[Layout dataset entries]

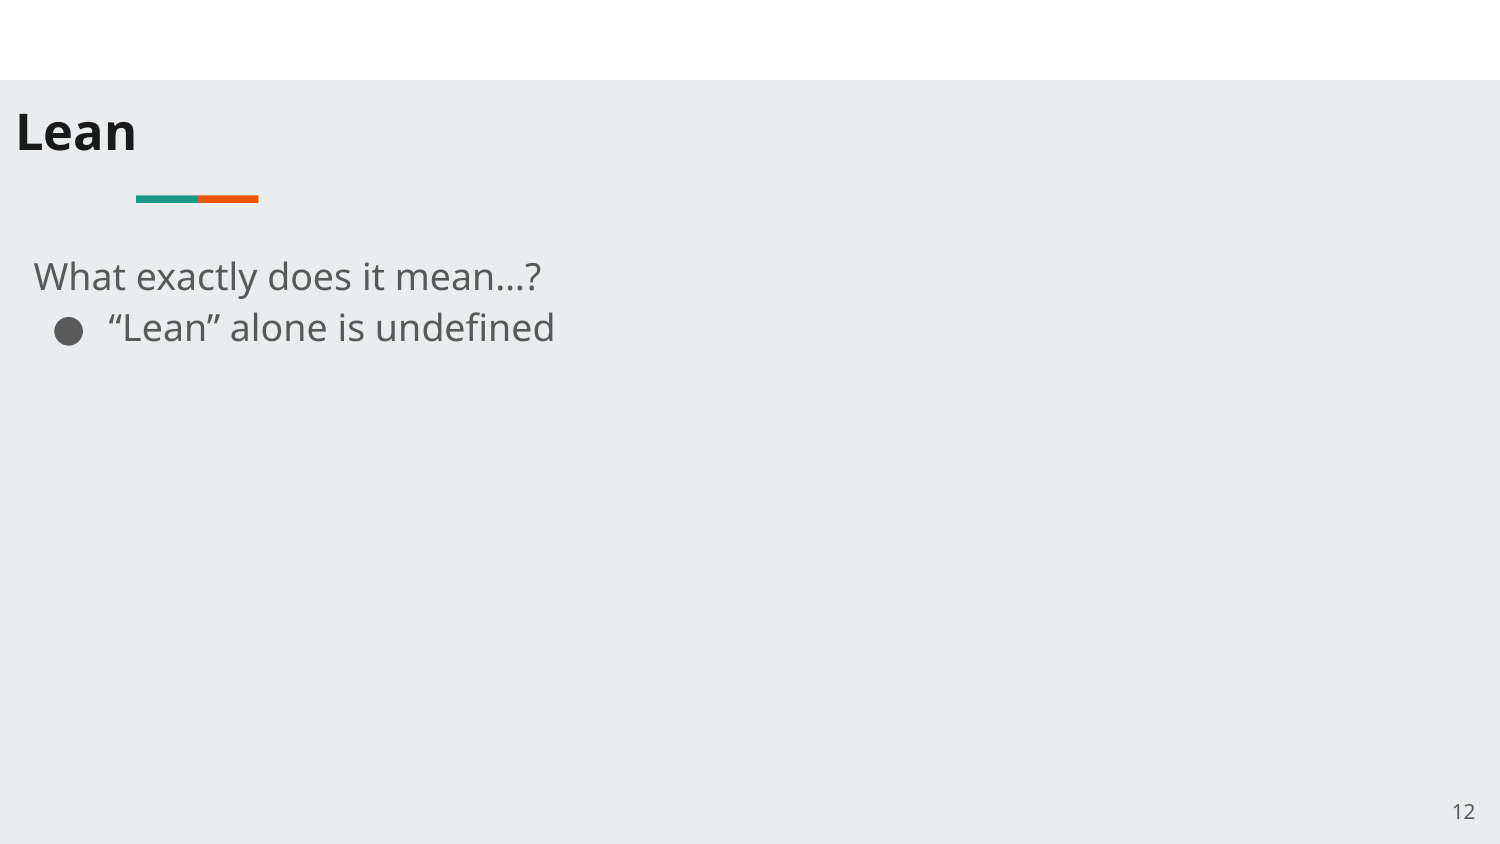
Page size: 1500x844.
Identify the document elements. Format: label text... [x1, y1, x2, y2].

title Lean [0, 80, 1101, 181]
subtitle What exactly does it mean…? “Lean” alone is undefined [18, 235, 1466, 787]
slide_number <number> [1400, 779, 1491, 844]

▸ **Requirements**
Reproduce every line of the records above word for word, leaving out the pictures.

▸ **Written reply**
Page size: 1500x844.
Identify the document elements. Format: label text... [x1, y1, x2, y2].

title Lean [0, 80, 1101, 181]
subtitle What exactly does it mean…? “Lean” alone is undefined [18, 235, 1466, 787]
slide_number <number> [1400, 779, 1491, 844]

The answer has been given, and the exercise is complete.